I am reading a txt file as a JavaRDD with the following command:
JavaRDD<String> vertexRDD = ctx.textFile(pathVertex);
Now, I would like to convert this to a JavaRDD because in that txt file I have two columns of Integers and want to add some schema to the rows after splitting the columns.
I tried also this:
JavaRDD<Row> rows = vertexRDD.map(line -> line.split("\t"))

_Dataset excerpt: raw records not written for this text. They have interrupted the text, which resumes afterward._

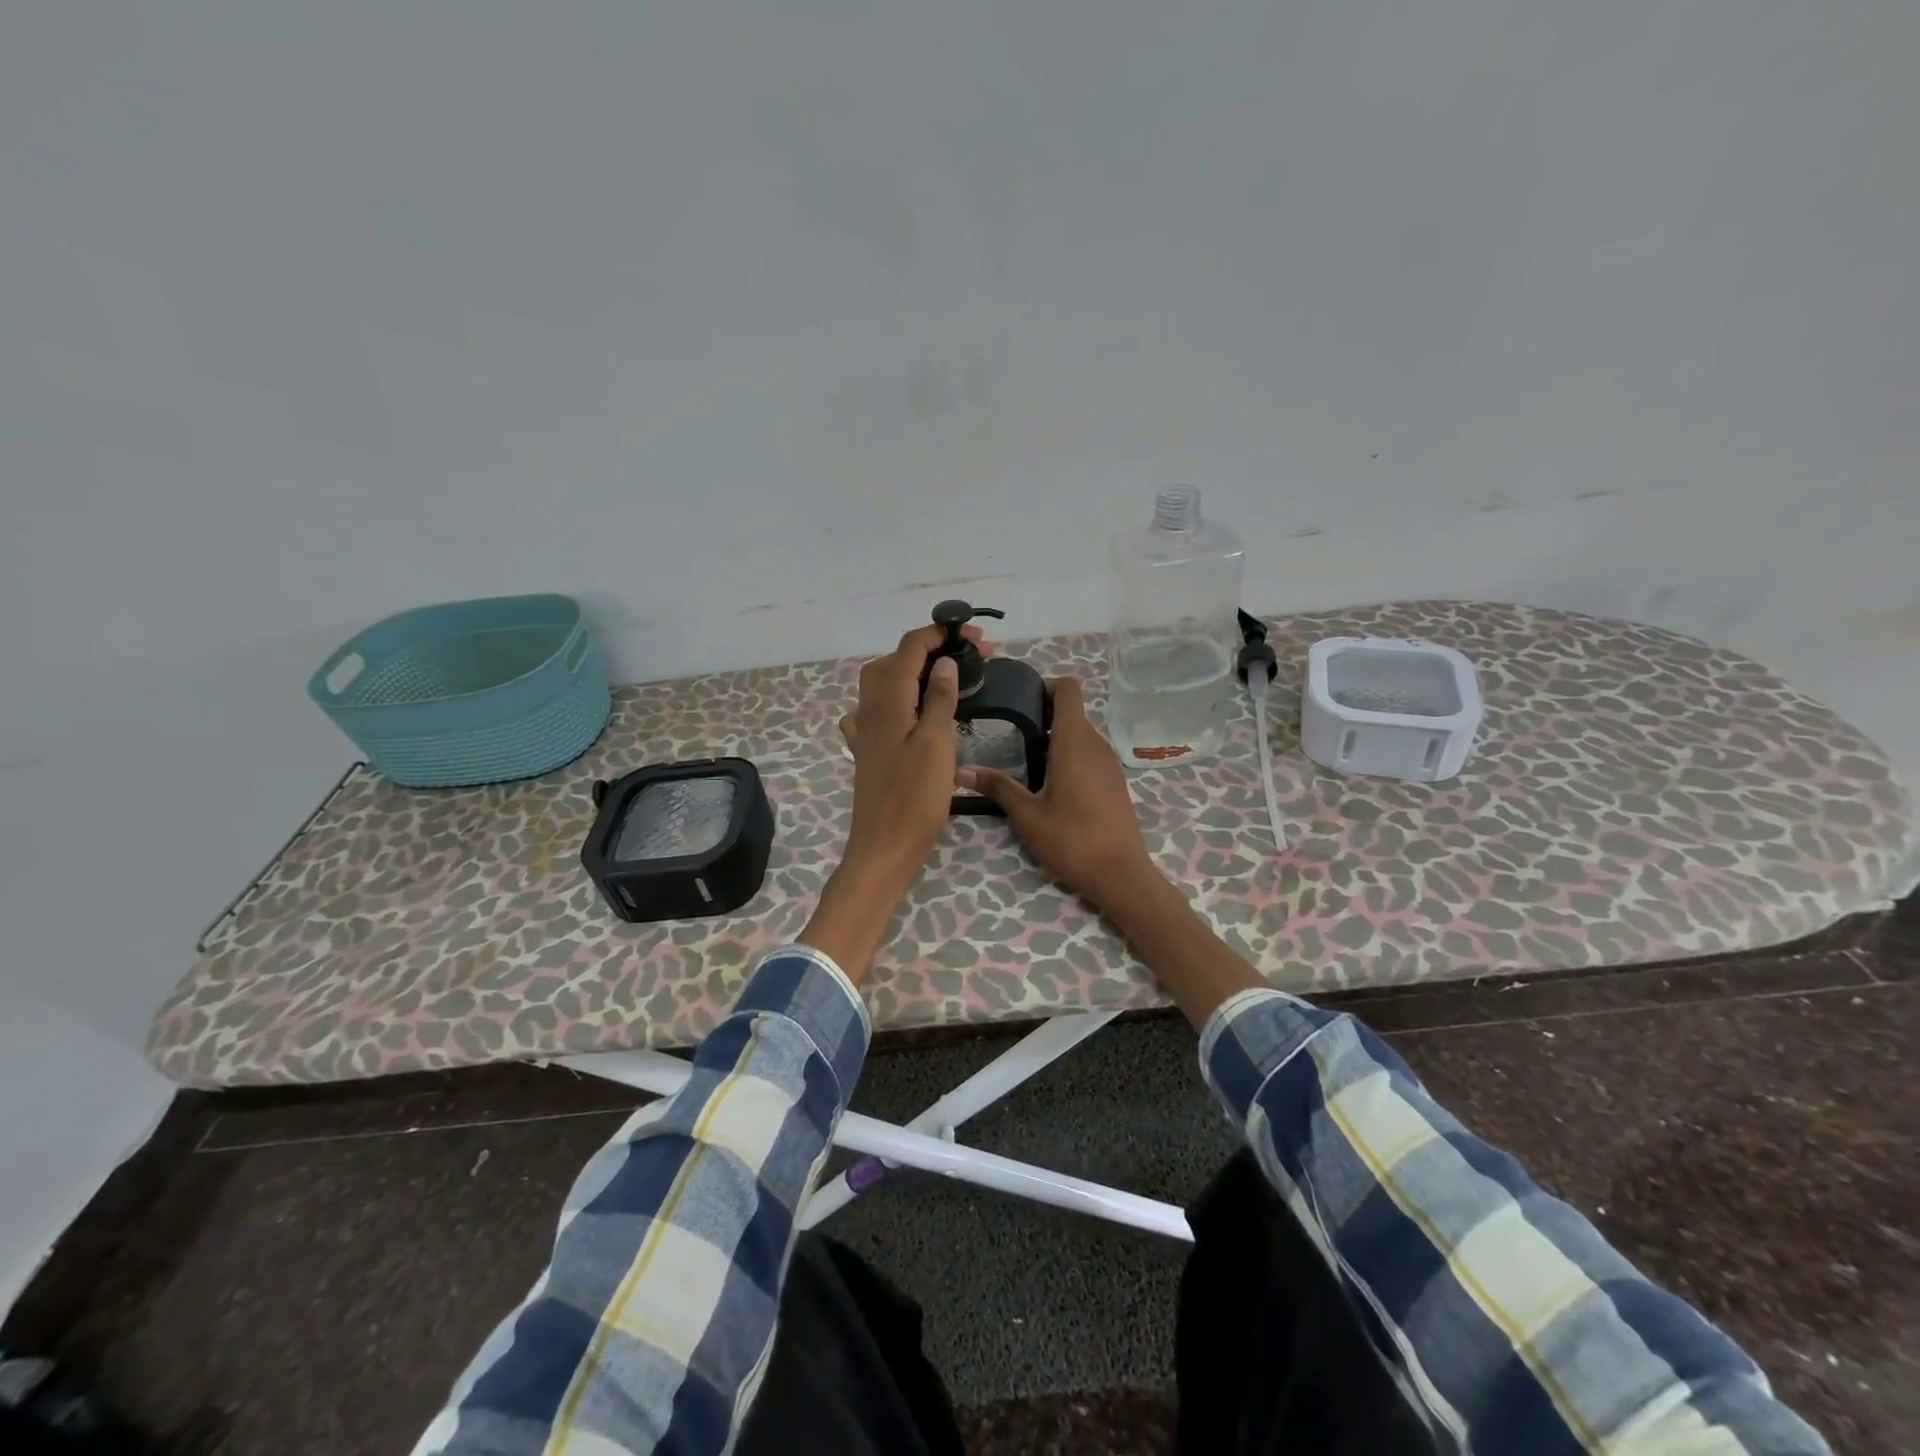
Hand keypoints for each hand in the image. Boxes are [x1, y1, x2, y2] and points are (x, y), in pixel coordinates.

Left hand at [801, 623, 982, 978]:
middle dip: (932, 650)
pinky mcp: (869, 750)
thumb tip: (944, 662)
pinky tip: (907, 710)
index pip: (910, 648)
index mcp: (888, 700)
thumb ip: (938, 698)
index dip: (941, 634)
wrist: (884, 847)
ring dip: (915, 671)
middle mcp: (870, 708)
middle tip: (972, 658)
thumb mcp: (935, 743)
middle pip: (896, 661)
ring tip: (947, 676)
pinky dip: (897, 699)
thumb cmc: (914, 797)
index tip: (977, 638)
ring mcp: (866, 730)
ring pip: (885, 683)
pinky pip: (878, 711)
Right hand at [958, 676, 1163, 913]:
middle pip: (1071, 711)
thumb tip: (960, 770)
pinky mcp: (1114, 780)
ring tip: (1024, 757)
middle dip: (1042, 713)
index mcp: (1074, 742)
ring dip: (1055, 736)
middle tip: (1009, 731)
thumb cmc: (1072, 840)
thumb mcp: (1027, 815)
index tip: (1019, 700)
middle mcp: (1096, 744)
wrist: (1121, 875)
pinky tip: (1049, 782)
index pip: (1068, 689)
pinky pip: (1089, 752)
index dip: (1044, 686)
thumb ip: (997, 787)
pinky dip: (1069, 754)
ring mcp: (1109, 763)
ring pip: (1080, 733)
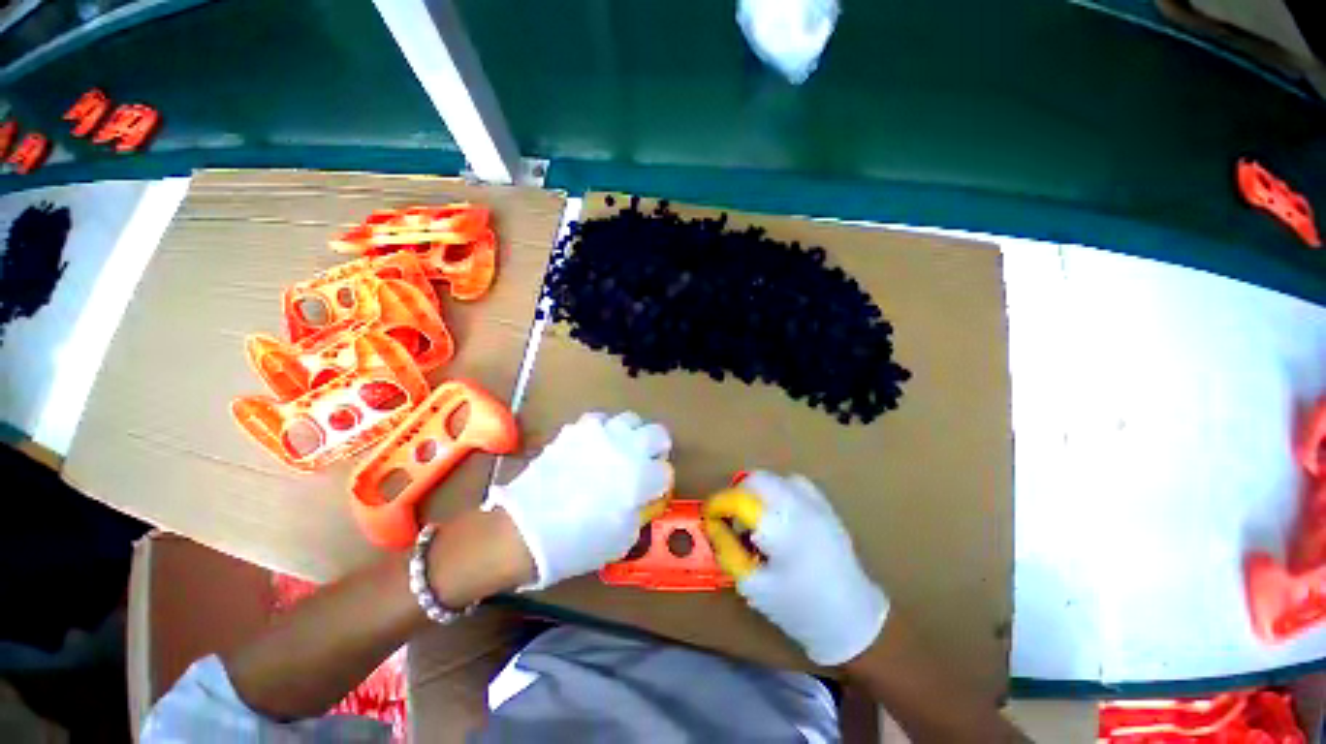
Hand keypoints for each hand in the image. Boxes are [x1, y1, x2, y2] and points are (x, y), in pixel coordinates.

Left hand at [483, 411, 672, 589]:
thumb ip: (639, 512)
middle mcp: (627, 447)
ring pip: (630, 419)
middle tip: (646, 462)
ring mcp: (601, 434)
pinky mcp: (576, 429)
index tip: (650, 491)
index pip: (665, 471)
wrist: (526, 530)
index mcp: (642, 476)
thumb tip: (640, 499)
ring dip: (631, 434)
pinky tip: (593, 446)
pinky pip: (598, 421)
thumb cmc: (579, 543)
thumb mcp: (622, 540)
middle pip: (658, 433)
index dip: (659, 483)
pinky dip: (601, 431)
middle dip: (657, 447)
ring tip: (619, 449)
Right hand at [717, 471, 888, 665]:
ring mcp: (816, 503)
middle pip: (757, 479)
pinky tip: (780, 518)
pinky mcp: (826, 506)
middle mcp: (800, 506)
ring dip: (758, 493)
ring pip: (775, 479)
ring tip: (757, 521)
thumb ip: (728, 551)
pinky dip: (778, 493)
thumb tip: (713, 525)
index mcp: (782, 527)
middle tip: (734, 520)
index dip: (719, 504)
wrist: (854, 619)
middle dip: (738, 494)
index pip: (740, 499)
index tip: (709, 515)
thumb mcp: (754, 586)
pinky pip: (793, 484)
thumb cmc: (800, 608)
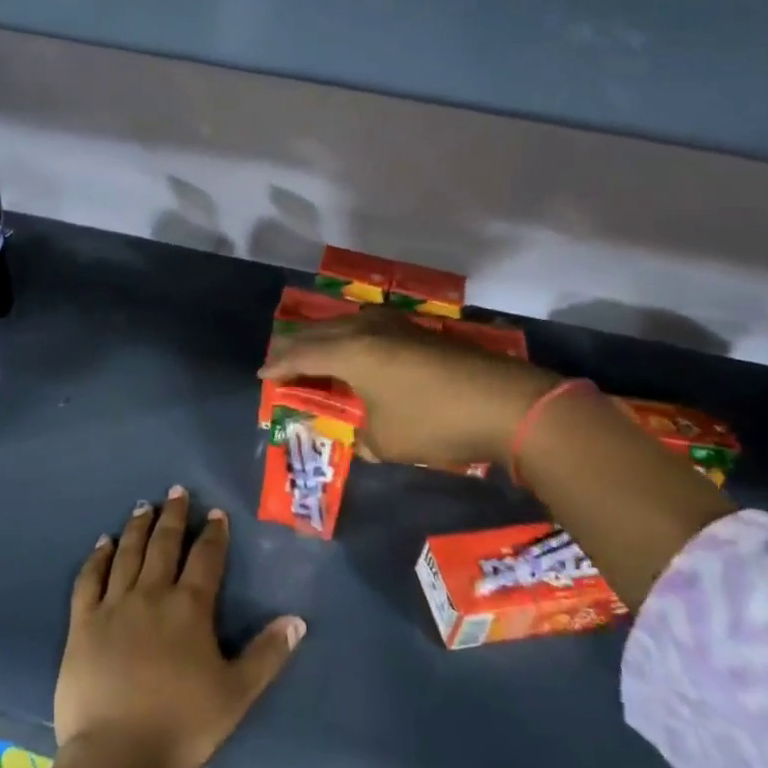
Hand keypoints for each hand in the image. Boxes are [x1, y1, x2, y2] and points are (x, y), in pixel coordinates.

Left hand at [56, 487, 304, 767]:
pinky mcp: (83, 622)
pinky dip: (98, 557)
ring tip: (143, 506)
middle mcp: (152, 594)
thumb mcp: (236, 694)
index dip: (213, 533)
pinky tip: (103, 543)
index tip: (215, 513)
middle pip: (164, 544)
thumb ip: (267, 655)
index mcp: (190, 607)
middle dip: (173, 516)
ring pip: (128, 553)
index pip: (206, 558)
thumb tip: (297, 620)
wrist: (116, 755)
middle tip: (176, 491)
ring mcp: (114, 605)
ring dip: (138, 527)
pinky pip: (89, 579)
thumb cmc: (181, 725)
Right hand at [260, 308, 557, 470]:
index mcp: (349, 351)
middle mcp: (366, 329)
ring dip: (325, 340)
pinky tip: (357, 352)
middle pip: (319, 333)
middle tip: (280, 360)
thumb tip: (363, 435)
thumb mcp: (386, 440)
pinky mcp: (417, 332)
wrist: (505, 402)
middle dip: (296, 347)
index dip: (279, 366)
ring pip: (345, 326)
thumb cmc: (434, 421)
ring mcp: (394, 326)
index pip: (301, 355)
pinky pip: (368, 330)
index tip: (262, 375)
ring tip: (314, 353)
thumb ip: (363, 436)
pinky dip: (351, 341)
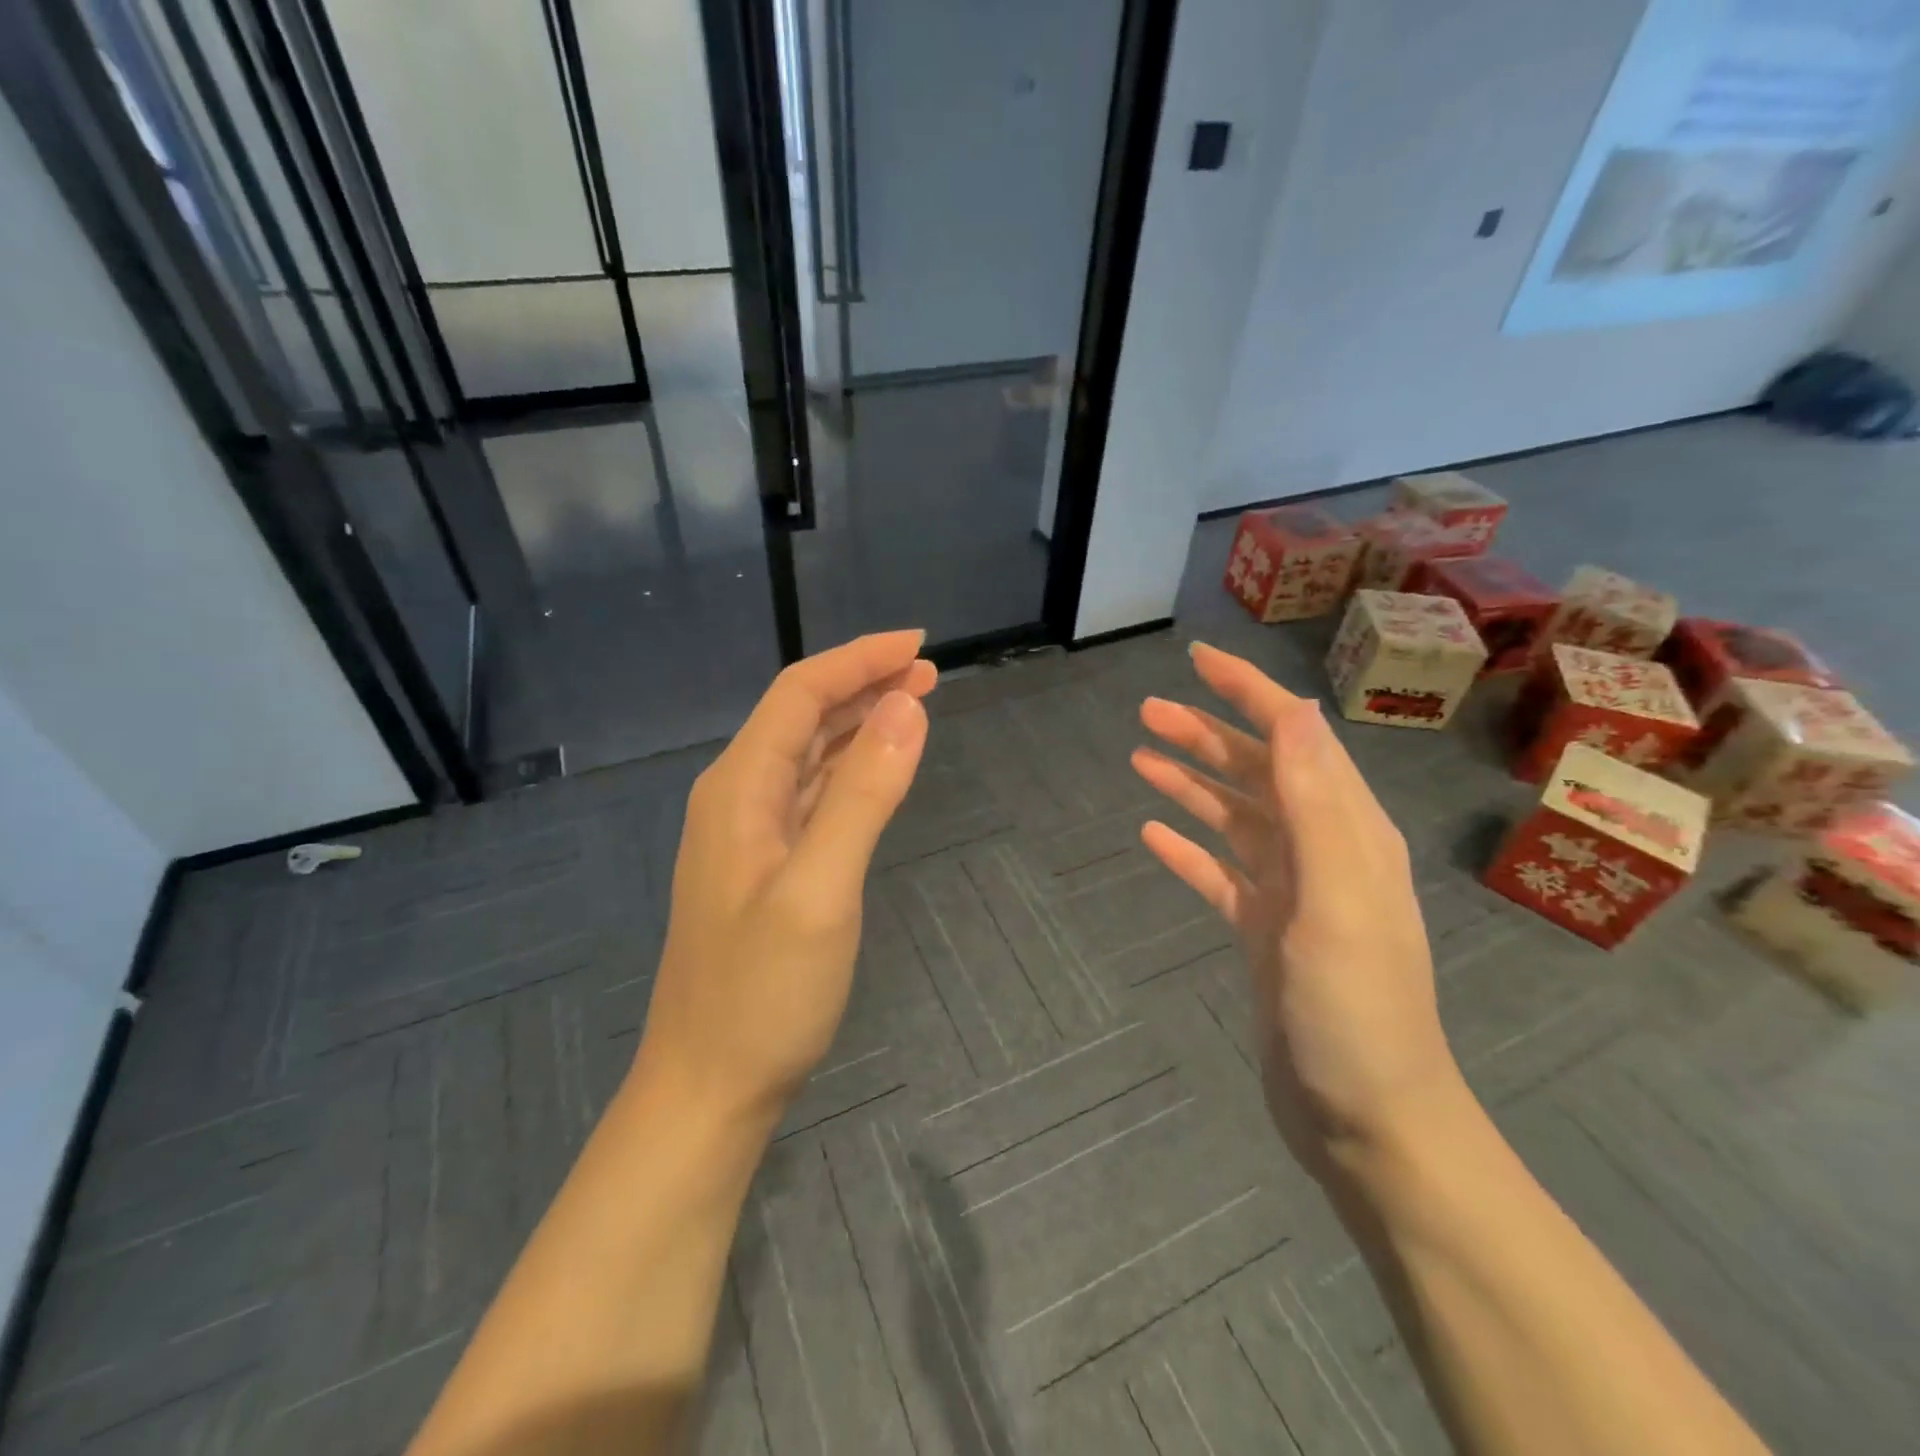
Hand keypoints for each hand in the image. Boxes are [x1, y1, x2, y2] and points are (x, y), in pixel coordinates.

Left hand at [633, 631, 935, 1129]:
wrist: (708, 1086)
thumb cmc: (762, 995)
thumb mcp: (821, 891)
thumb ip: (863, 795)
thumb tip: (906, 708)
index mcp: (739, 788)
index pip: (801, 694)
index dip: (859, 660)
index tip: (919, 645)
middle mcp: (737, 797)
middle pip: (803, 716)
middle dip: (864, 683)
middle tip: (928, 672)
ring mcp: (749, 834)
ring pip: (808, 754)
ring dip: (859, 722)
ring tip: (915, 704)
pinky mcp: (766, 866)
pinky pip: (811, 794)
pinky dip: (849, 768)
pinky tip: (876, 768)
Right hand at [1130, 642, 1459, 1174]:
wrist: (1365, 1118)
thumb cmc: (1355, 1005)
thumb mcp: (1339, 895)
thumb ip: (1317, 800)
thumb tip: (1295, 709)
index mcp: (1346, 830)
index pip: (1295, 739)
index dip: (1250, 692)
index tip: (1200, 661)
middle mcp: (1321, 850)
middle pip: (1257, 773)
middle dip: (1206, 734)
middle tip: (1146, 712)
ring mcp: (1290, 894)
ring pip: (1233, 819)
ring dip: (1191, 785)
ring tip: (1140, 758)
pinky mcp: (1263, 933)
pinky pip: (1218, 874)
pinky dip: (1187, 850)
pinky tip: (1151, 836)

But is says I cannot assign the map function to an "Object" RDD
Thanks!
Creating a JavaRDD
out of another is implicit when you apply a transformation such as map
. Here, the RDD you create is a RDD of arrays of strings (result of split
).
To get a RDD of rows, just create a Row from the array:
JavaRDD<String> vertexRDD = ctx.textFile("");
JavaRDD<String[]> rddOfArrays = vertexRDD.map(line -> line.split("\t"));
JavaRDD<Row> rddOfRows =rddOfArrays.map(fields -> RowFactory.create(fields));
Note that if your goal is then to transform the JavaRDD<Row>
to a dataframe (Dataset<Row>
), there is a simpler way. You can change the delimiter option when using spark.read
to avoid having to use RDDs:
Dataset<Row> dataframe = spark.read()
.option("delimiter", "\t")
.csv("your_path/file.csv");